そうなれば、いずれ行なわれる自民党総裁選で今度こそ党員投票で1位を取れるかもしれない。少数与党である自民党の起死回生を担う期待の星になるでしょう」
小泉内閣の官房副長官を務めた杉浦正健・元法相も期待を口にした。
「純一郎は郵政に立ち向かった。今度は息子の進次郎が農業・農協の改革を行なうことになるだろう。農協は郵政と同じく自民党の強力な支持組織だから、郵政民営化の時以上に党内から強い反発を受けるはずだ。それを乗り越えて日本の農業の将来を切り拓くことができるかどうかに彼の将来がかかっている」
とはいえ、今回の政府備蓄米バーゲンの仕掛け人は進次郎氏ではない。筋書きを描いたのは官邸だ。石破側近が明かす。

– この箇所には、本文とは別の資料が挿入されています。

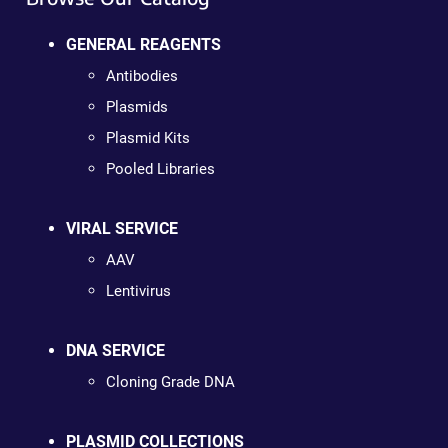
GENERAL REAGENTS
Antibodies
Plasmids
Plasmid Kits
Pooled Libraries
VIRAL SERVICE
AAV
Lentivirus
DNA SERVICE
Cloning Grade DNA
PLASMID COLLECTIONS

「自民党で農政に最も詳しいのは石破総理と林芳正・官房長官だ。2人とも農相経験者でコメ流通の問題点をよくわかっているから、官邸は米の価格を下げるために競争入札から随意契約への変更、売り渡し価格の大幅引き下げ、買い戻し条件をつけないなどのプランを検討してきた。
農水族で思い切った改革ができなかった江藤拓・前農相の失言更迭が方針転換の絶好のタイミングだった。自民党農林部会長時代に農協改革に取り組んだ経験があり、農協にしがらみがない進次郎がコメ安売り担当相に抜擢された」
抜擢の理由はそれだけではない。
進次郎氏は2012年の総裁選以来、一貫して安倍晋三・元首相ではなく石破氏を支持してきた。「世代交代を進めるのが私の役割」と公言する石破首相は、進次郎氏を意中の後継者と考えているという。
「総理は自分の後は進次郎に任せたい。そのためにも目に見える功績をあげさせたい。だから“責任は全部オレが取るから、あらゆる手段を使ってコメの価格を下げろ”と進次郎に指示した」(同前)
石破首相から進次郎氏への政権禅譲をにらんだ布石でもあるというのだ。
さらに進次郎氏に農相就任を打診したのは石破政権の大黒柱で“自民党農水族のドン”と呼ばれる森山裕・幹事長だ。
進次郎氏が農相就任前の会見でこう語っている。
「森山幹事長に打診を受けた際、私から申し上げたのは、今この局面で大事なのは、組織団体に忖度しない判断をすることだと思います。それでよろしいですかと申し上げたら、『それが大事だと思う』という話をさせていただいた」
その森山氏は進次郎氏の備蓄米値下げ販売について、「大臣の対応は、当然のことをしっかりやっていただいたと思う」とお墨付きを与えている。